不働態皮膜のバリアーがダメージを受けて破れてしまったとしても、すぐに補修が行われ元通りになります。
しかし繰り返しのダメージや強い攻撃を受けると、補修が追い付かなくなります。
するとそこからサビが生じてしまうのですね。
キッチン用品で多く見かけるのが「18-8ステンレス(SUS304)」と刻印されているもの。
これは、18%がクロム、8%がニッケル、(残りが鉄でできている)という意味です。
クロムもニッケルもレアメタル(希少金属)ですが、特にニッケル不足が深刻で価格が高騰しているんです。

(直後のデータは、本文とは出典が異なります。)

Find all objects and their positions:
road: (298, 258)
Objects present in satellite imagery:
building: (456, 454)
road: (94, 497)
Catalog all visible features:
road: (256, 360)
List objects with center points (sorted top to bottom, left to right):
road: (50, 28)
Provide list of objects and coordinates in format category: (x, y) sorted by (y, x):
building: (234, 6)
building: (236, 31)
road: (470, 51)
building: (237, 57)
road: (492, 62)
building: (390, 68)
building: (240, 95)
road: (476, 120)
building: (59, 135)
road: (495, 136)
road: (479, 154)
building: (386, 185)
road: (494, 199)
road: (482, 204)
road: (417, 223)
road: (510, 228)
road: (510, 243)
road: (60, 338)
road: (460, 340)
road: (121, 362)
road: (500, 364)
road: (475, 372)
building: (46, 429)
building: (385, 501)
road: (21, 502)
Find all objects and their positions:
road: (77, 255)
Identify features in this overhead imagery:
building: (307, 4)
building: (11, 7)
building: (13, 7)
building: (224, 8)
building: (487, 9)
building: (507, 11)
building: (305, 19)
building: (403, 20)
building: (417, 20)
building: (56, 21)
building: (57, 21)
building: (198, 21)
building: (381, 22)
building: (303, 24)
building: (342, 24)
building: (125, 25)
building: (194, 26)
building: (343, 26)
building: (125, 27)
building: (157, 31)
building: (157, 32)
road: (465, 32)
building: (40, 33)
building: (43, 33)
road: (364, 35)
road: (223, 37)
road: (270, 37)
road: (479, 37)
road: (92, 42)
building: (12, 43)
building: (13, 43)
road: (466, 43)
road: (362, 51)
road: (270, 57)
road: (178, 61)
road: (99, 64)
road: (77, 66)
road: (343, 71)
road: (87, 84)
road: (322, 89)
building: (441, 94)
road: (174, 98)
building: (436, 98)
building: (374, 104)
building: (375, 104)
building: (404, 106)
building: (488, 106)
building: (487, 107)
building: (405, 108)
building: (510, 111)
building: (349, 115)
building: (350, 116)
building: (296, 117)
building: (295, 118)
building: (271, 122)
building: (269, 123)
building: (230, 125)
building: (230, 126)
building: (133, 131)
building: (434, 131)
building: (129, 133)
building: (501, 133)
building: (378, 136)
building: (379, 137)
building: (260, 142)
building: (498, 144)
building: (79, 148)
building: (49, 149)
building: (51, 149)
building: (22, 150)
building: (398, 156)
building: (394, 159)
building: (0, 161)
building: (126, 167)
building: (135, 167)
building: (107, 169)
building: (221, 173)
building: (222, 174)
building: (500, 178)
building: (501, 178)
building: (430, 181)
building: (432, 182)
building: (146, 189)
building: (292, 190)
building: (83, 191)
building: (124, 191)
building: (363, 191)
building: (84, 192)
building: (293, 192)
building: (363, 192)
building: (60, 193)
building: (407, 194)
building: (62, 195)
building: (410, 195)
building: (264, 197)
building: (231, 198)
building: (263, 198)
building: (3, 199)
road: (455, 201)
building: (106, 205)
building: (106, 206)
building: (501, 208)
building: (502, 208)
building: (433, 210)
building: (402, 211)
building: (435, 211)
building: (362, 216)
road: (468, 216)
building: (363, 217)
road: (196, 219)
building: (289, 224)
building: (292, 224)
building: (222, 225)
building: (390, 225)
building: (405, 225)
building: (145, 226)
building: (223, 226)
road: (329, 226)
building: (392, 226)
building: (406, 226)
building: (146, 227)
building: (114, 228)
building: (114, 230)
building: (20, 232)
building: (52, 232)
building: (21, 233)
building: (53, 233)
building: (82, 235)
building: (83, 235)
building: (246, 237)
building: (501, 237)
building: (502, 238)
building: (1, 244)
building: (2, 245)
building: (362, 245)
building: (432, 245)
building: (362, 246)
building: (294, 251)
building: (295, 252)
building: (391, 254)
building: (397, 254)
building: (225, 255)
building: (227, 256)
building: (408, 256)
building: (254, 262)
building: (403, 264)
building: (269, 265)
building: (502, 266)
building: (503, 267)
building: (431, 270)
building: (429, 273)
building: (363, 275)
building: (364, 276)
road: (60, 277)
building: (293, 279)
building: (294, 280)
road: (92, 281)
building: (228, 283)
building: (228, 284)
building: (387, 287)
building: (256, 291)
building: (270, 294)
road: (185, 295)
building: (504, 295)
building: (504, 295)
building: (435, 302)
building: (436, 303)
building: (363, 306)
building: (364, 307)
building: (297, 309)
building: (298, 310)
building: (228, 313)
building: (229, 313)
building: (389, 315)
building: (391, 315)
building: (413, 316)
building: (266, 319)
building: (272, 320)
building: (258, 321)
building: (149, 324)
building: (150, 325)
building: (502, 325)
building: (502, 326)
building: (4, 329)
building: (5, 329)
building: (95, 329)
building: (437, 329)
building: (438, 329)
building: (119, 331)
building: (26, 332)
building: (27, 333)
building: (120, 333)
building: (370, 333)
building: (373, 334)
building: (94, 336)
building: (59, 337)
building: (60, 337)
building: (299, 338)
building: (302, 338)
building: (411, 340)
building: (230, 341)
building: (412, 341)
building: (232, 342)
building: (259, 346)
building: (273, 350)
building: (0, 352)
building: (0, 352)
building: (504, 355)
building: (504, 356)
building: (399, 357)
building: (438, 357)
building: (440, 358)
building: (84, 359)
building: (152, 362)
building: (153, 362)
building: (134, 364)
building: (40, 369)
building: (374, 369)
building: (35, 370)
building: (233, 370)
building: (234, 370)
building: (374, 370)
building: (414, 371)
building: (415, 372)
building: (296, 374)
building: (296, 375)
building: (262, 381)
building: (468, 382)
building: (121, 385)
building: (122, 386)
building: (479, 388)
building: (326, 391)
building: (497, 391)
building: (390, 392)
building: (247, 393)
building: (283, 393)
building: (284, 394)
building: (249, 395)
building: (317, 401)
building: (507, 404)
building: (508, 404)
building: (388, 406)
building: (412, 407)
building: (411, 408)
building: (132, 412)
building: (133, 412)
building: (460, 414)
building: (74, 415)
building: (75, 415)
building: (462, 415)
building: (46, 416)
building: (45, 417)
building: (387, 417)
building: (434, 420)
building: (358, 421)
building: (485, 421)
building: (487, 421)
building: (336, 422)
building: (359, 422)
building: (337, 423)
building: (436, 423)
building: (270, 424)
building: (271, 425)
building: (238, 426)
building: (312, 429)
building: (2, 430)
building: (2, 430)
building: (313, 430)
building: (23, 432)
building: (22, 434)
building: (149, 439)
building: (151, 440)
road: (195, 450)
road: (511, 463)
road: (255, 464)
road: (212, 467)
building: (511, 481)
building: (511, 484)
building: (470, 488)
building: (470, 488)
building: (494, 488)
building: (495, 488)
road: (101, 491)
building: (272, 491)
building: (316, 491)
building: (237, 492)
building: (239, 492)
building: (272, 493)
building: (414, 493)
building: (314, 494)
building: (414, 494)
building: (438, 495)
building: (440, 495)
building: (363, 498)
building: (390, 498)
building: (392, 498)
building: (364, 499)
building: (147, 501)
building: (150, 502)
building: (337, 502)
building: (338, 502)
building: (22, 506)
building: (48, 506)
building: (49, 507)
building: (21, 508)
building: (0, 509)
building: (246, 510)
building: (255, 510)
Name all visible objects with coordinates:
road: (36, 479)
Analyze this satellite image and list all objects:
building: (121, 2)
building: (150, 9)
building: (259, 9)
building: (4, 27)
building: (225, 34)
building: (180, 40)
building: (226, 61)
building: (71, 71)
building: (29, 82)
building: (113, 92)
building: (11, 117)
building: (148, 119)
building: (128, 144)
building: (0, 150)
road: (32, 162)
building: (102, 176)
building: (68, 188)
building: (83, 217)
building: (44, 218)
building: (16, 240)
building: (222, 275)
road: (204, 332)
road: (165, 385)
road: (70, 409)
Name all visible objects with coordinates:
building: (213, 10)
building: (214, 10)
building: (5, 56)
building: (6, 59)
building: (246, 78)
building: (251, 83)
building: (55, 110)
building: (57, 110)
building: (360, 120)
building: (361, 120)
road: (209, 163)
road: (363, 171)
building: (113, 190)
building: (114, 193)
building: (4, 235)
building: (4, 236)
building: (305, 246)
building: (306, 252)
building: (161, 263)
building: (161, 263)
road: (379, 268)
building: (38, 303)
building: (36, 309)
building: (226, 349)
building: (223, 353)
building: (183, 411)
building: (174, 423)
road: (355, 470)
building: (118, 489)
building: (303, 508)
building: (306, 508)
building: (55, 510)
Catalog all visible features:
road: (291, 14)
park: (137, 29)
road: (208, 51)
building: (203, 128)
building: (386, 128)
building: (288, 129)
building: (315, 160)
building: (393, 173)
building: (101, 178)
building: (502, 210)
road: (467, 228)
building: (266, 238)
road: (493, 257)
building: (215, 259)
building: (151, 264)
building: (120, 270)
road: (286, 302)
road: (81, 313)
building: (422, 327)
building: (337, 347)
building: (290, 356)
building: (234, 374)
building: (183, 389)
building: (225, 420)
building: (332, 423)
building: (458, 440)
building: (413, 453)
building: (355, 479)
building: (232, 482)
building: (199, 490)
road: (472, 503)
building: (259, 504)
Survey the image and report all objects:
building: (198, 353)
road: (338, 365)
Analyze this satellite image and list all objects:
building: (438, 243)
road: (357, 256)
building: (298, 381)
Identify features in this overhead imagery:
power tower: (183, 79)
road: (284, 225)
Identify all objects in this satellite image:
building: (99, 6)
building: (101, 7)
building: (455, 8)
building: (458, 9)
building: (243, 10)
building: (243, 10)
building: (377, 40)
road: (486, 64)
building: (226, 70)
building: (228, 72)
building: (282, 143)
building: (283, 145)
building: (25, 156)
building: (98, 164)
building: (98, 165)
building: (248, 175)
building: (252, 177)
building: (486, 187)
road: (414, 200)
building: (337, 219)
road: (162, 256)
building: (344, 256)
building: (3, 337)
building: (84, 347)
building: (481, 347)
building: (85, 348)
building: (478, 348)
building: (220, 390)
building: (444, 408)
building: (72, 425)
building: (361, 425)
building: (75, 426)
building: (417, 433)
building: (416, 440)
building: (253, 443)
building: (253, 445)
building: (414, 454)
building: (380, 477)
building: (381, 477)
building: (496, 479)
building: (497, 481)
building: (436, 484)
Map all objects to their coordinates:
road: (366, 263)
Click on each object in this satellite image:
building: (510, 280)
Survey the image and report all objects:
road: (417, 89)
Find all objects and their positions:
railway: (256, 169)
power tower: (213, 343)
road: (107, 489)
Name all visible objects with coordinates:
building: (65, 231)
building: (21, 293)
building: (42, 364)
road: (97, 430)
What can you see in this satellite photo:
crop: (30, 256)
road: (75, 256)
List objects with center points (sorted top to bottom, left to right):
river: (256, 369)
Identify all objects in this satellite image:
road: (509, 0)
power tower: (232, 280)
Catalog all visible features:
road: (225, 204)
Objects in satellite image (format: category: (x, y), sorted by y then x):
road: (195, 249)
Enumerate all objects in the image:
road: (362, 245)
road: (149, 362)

そのため現在ではニッケルを使用しない比較的安価なステンレスが主流になってきています。
ツタンカーメン王のサビない短剣の謎
1920年代、ツタンカーメン王とともに発見された短剣は、驚くほどサビていませんでした。
この事実は長年にわたり、研究者たちを悩ませてきましたが、2016年ついに一つの結論がでました。
この短剣の材質を分析したところ、鉄の他に、ニッケルが11%含有しており、コバルトも含まれていました。
(通常、地球の鉄鉱石から作られた鉄は、ニッケル含有量が4%程度だそうです。)
そしてこの値は、データベースに残っている隕石の成分と一致し、短剣は隕石を用いて作られたことを強く示唆していると結論付けられたのです。
3000年以上も昔から、隕石を有効利用する方法を知っていたとは、エジプト文明おそるべしですね!
一番おススメできるサビ落とし方法まとめ
- 漬けておくだけでサビ落としができる方法であること
- サビ以外の金属部分やゴムなどの素材を傷めない方法であること
- 人体や環境に負荷をかけないものであること
上記3つのポイントを押さえているサビ落としを選べば間違いありません!参考までにどうぞ。